Number
524
Name
Embedding Flourishing from the Start: Learner voices from new schools
Date & Time
Monday, June 8, 2026, 6:00 PM - 7:30 PM
Location Name
Oglethorpe Ballroom
Authors
Joelle Worm, Kern National Network for Flourishing in Health Ciara Madigan, UT-Tyler School of Medicine Danielle Jolly, UGA
Presentation Topic(s)
Other
Description
PURPOSE
Contemporary medical schools are being charged to meet the demands of
health care delivery now and into the future (Skochelak and Stack, 2017).

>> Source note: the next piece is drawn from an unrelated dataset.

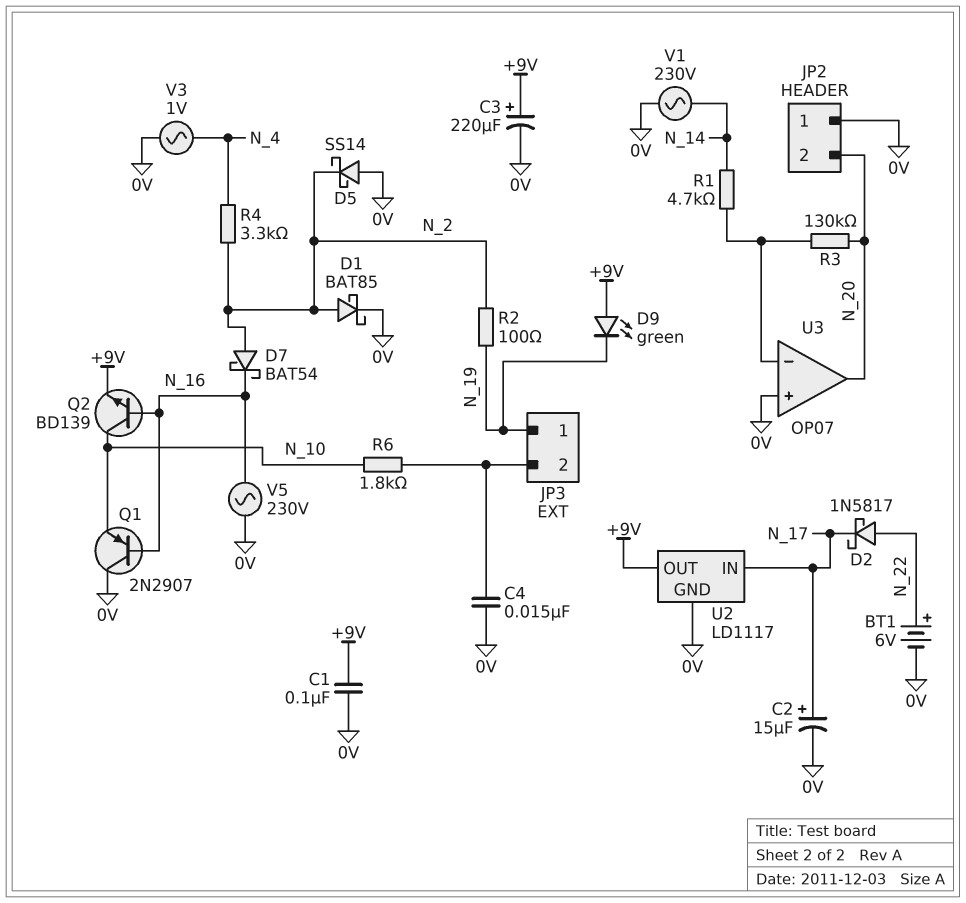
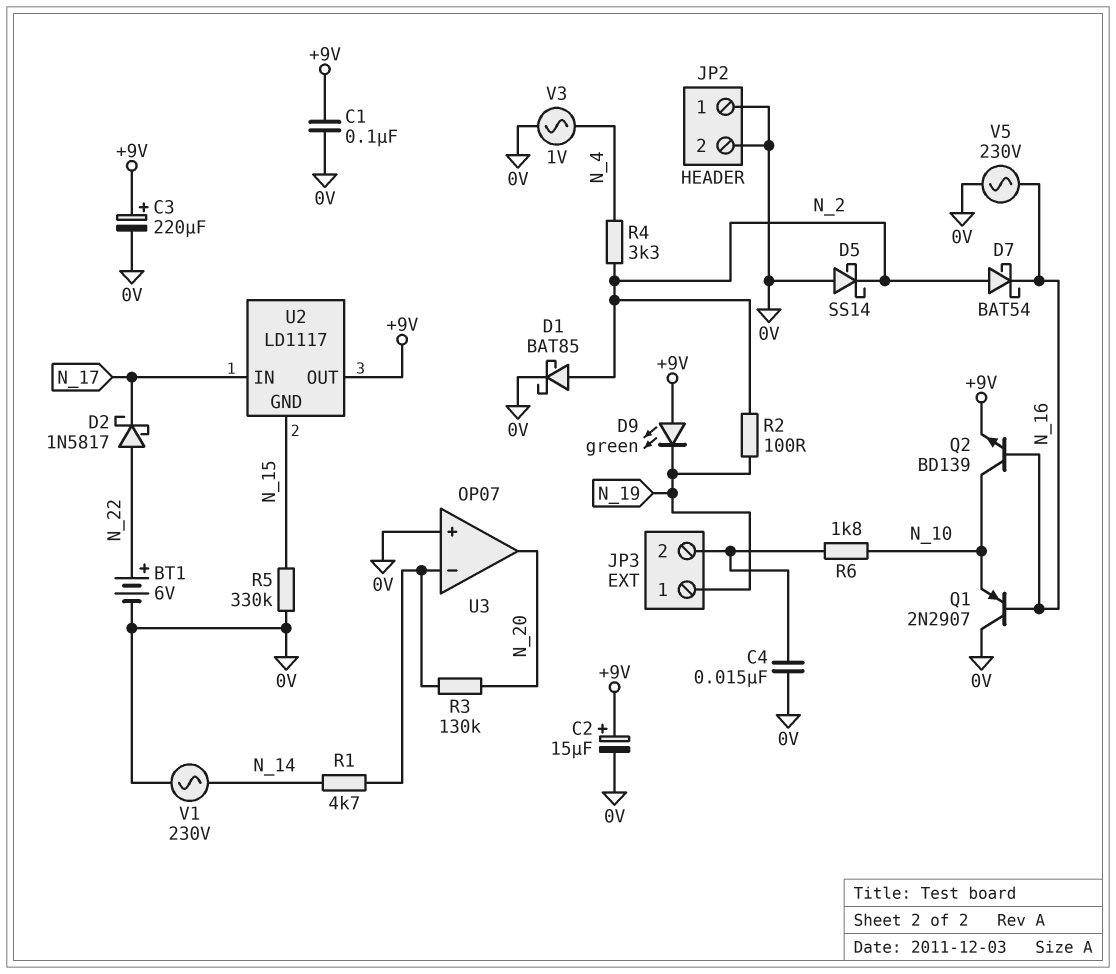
C2: 15uF (plus N_17, minus 0V) -> 15uF (plus +9V, minus 0V)
JP2 pin 2: N_20 -> 0V
R5: none -> 330k (0V, N_15)
U2 pin GND: 0V -> N_15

Newly forming medical schools have the opportunity to design systems that
reflect the human and complex system needs of healthcare delivery (Maurana et
al., 2024). Leadership undertakings in schools and beyond are suggested as
important to build effective care teams and to create ethical organizations
where providers and patients can flourish (Chen, 2018; Shale, 2011).
METHODS
Medical student leaders at newly forming U.S. medical schools are using a
novel framework for flourishing to “become” the health care providers of the
future. In these unique environments, students, faculty and the schools
themselves have the opportunities to embed concepts such as character,
caring, practical wisdom and flourishing into “the way things are done.”

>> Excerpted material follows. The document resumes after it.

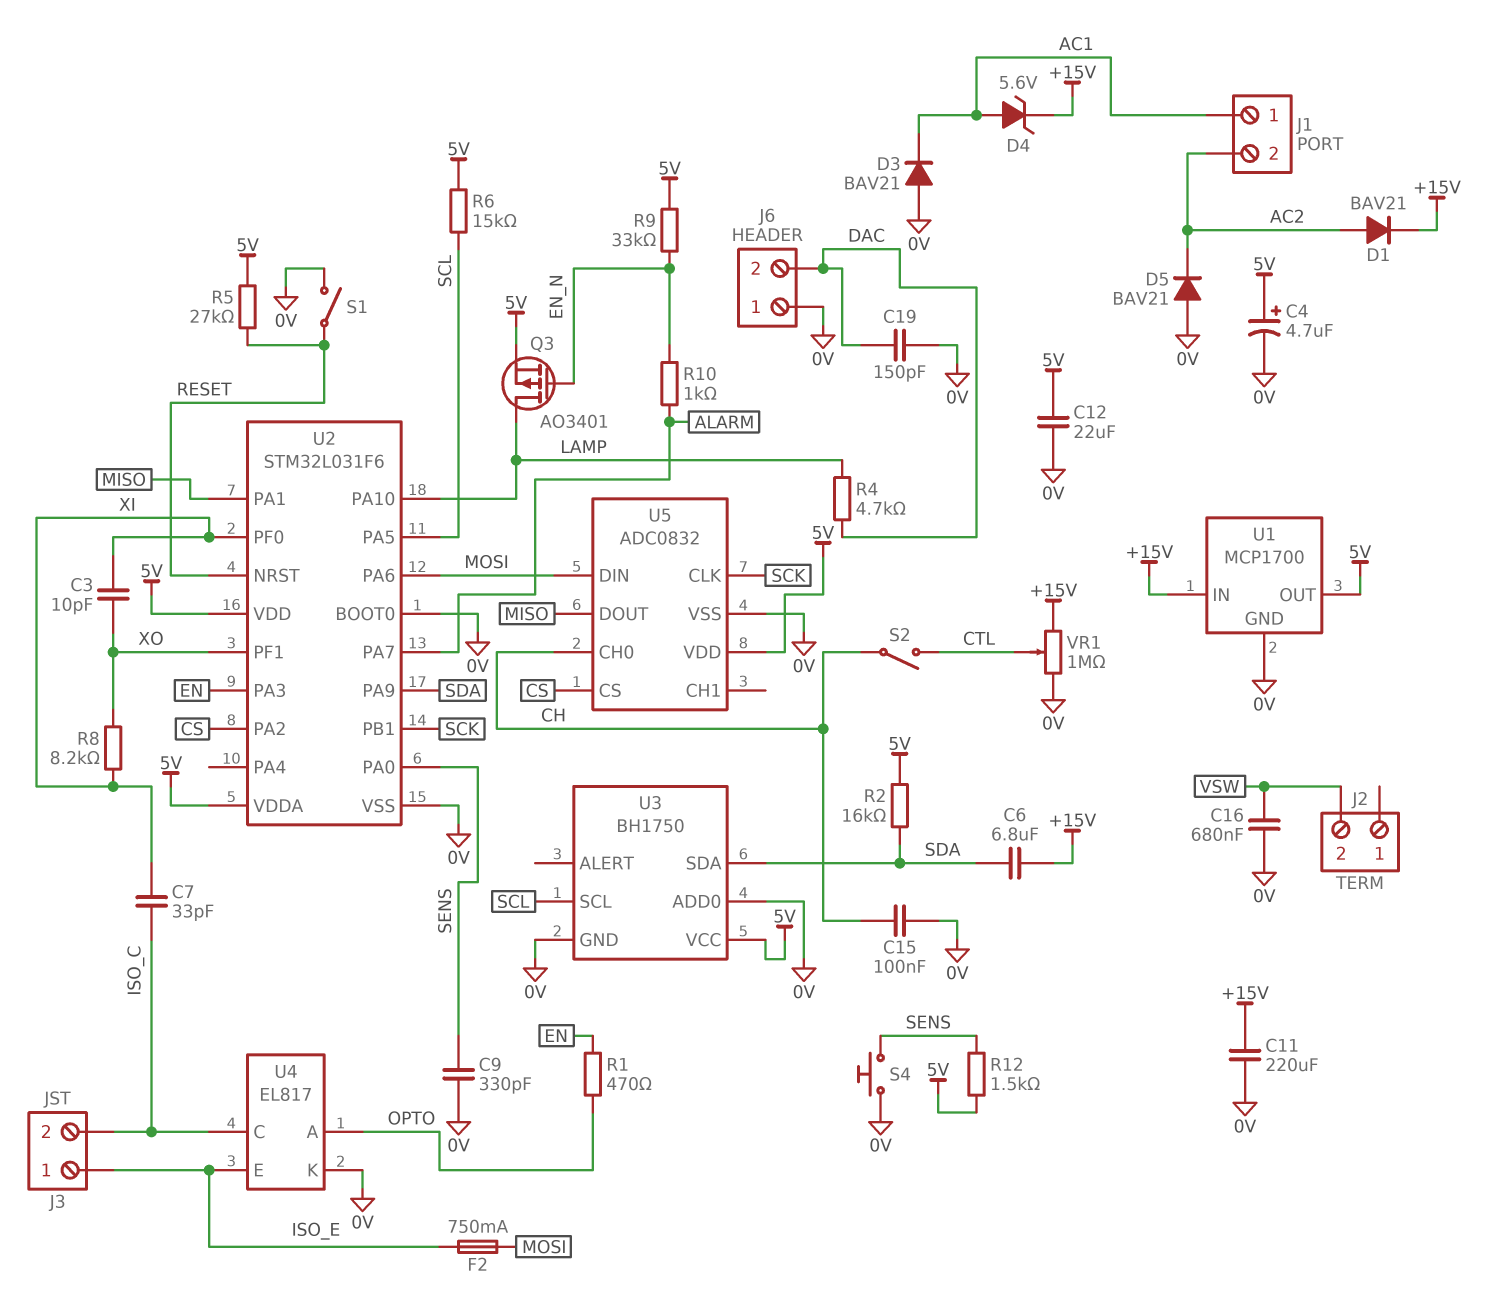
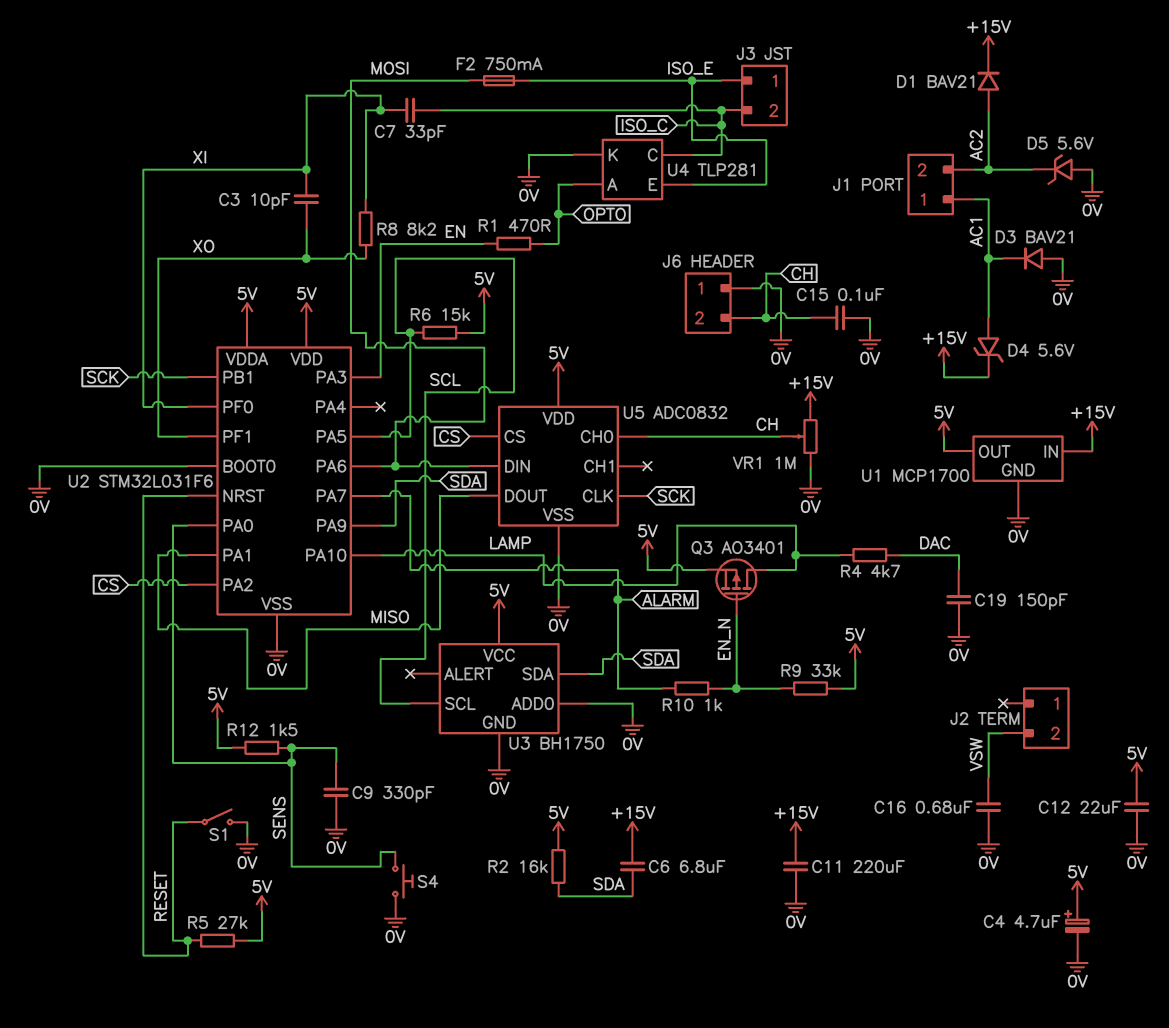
D5: diode BAV21 (A 0V, K AC2) -> zener 5.6V (A 0V, K AC2)
J6 pin 2: DAC -> CH
S2: switch (CH, CTL) -> none
U4: EL817 -> TLP281
VR1: 1M (+15V, 0V, wiper CTL) -> 1M (+15V, 0V, wiper CH)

These schools and their student leaders will share practical examples of what
embedding a framework for flourishing looks like and means to them and their
peer classmates.
RESULTS
Programming has demonstrated both individual and group level impacts.
Individual students report having increased skills in reflective capacity and
awareness of their ongoing articulation of meaning and purpose within
medicine. Collectively, students express feelings of social connectedness and
group belonging. Such impacts are noted as potentials for increased feelings
of flourishing (VanderWeele, 2017).
CONCLUSIONS
While student-led undertakings are noted as posing an increased workload
onto busy medical students, they are also cited for having positive benefits
for the individuals engaged and for creating better environments for students
to learn and develop (Annan, 2023). Learning from and encouraging such
programs could result in creating the vision for the medical schools and
medical professionals of the future.